[Material shown — start]

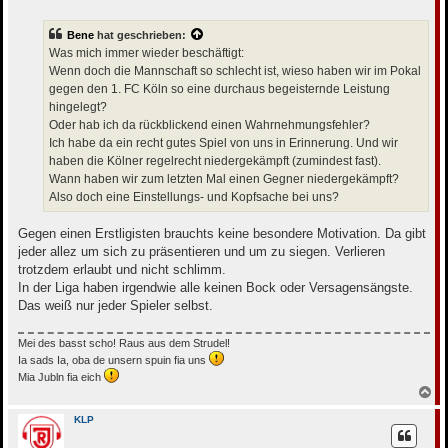
i
t
r
Bene
hat geschrieben:
a
g
Was mich immer wieder beschäftigt:
Wenn doch die Mannschaft so schlecht ist, wieso haben wir im Pokal
gegen den 1. FC Köln so eine durchaus begeisternde Leistung
hingelegt?
Oder hab ich da rückblickend einen Wahrnehmungsfehler?
Ich habe da ein recht gutes Spiel von uns in Erinnerung. Und wir
haben die Kölner regelrecht niedergekämpft (zumindest fast).
Wann haben wir zum letzten Mal einen Gegner niedergekämpft?
Also doch eine Einstellungs- und Kopfsache bei uns?
Gegen einen Erstligisten brauchts keine besondere Motivation. Da gibt
jeder allez um sich zu präsentieren und um zu siegen. Verlieren
trotzdem erlaubt und nicht schlimm.
In der Liga haben irgendwie alle keinen Bock oder Versagensängste.
Das weiß nur jeder Spieler selbst.
Mei des basst scho! Raus aus dem Strudel!
Ia sads Ia, oba de unsern spuin fia uns
Mia Jubln fia eich
N
a
c
KLP
h
o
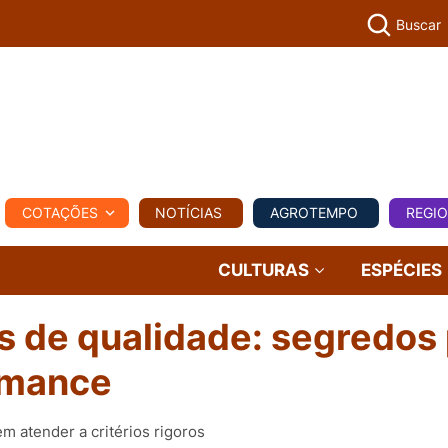
Buscar
PECUÁR
COTAÇÕES
NOTÍCIAS
AGROTEMPO
REGI
MPO
REGIONAL
COMERCIAL
AGROVIAGENS
CULTURAS
ESPÉCIES
 de qualidade: segredos 
rmance
 atender a critérios rigoros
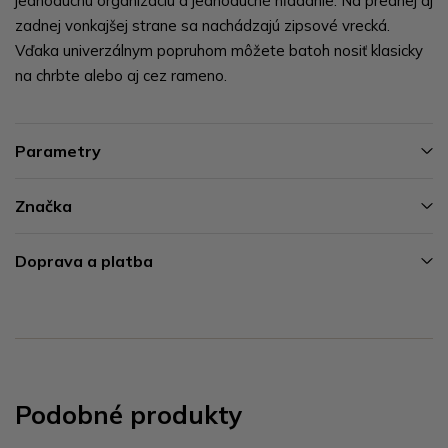
jednoduchú organizáciu a jednoduché hľadanie. Na prednej aj
zadnej vonkajšej strane sa nachádzajú zipsové vrecká.
Vďaka univerzálnym popruhom môžete batoh nosiť klasicky
na chrbte alebo aj cez rameno.
Parametry
Značka
Doprava a platba
Podobné produkty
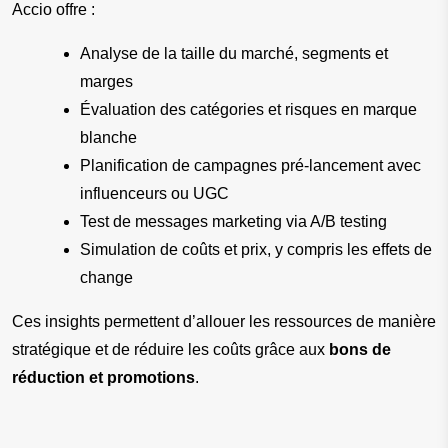
Accio offre :
Analyse de la taille du marché, segments et 
marges
Évaluation des catégories et risques en marque 
blanche
Planification de campagnes pré-lancement avec 
influenceurs ou UGC
Test de messages marketing via A/B testing
Simulation de coûts et prix, y compris les effets de 
change
Ces insights permettent d’allouer les ressources de manière 
stratégique et de réduire les coûts grâce aux 
bons de 
réduction et promotions
.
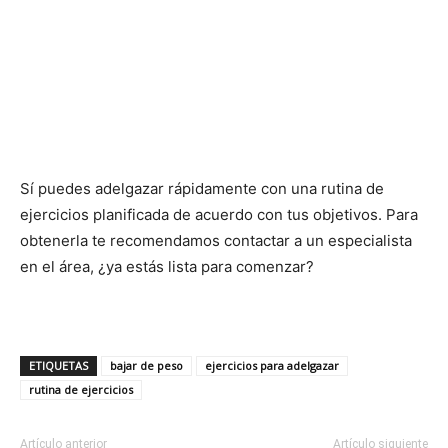
Sí puedes adelgazar rápidamente con una rutina de
ejercicios planificada de acuerdo con tus objetivos. Para
obtenerla te recomendamos contactar a un especialista
en el área, ¿ya estás lista para comenzar?
ETIQUETAS
bajar de peso
ejercicios para adelgazar
rutina de ejercicios
Artículo anterior
Artículo siguiente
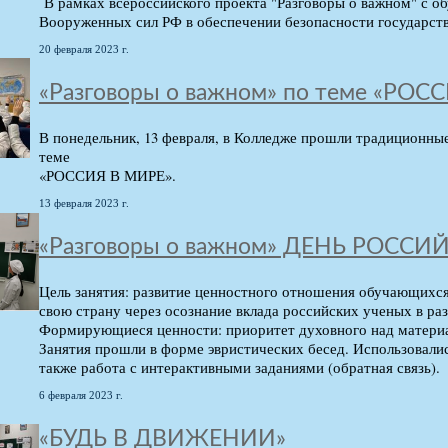
В рамках всероссийского проекта "Разговоры о важном" с 
Вооруженных сил РФ в обеспечении безопасности государств
20 февраля 2023 г.
«Разговоры о важном» по теме «РОС
В понедельник, 13 февраля, в Колледже прошли традиционны
теме
«РОССИЯ В МИРЕ».
13 февраля 2023 г.
«Разговоры о важном» ДЕНЬ РОСС
Цель занятия: развитие ценностного отношения обучающихся
свою страну через осознание вклада российских ученых в ра
Формирующиеся ценности: приоритет духовного над материа
Занятия прошли в форме эвристических бесед. Использовали
также работа с интерактивными заданиями (обратная связь).
6 февраля 2023 г.
«БУДЬ В ДВИЖЕНИИ»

[Material shown — finish]

Could you tally the lines in the data that contain the string "jeder" and answer with the number alone?

2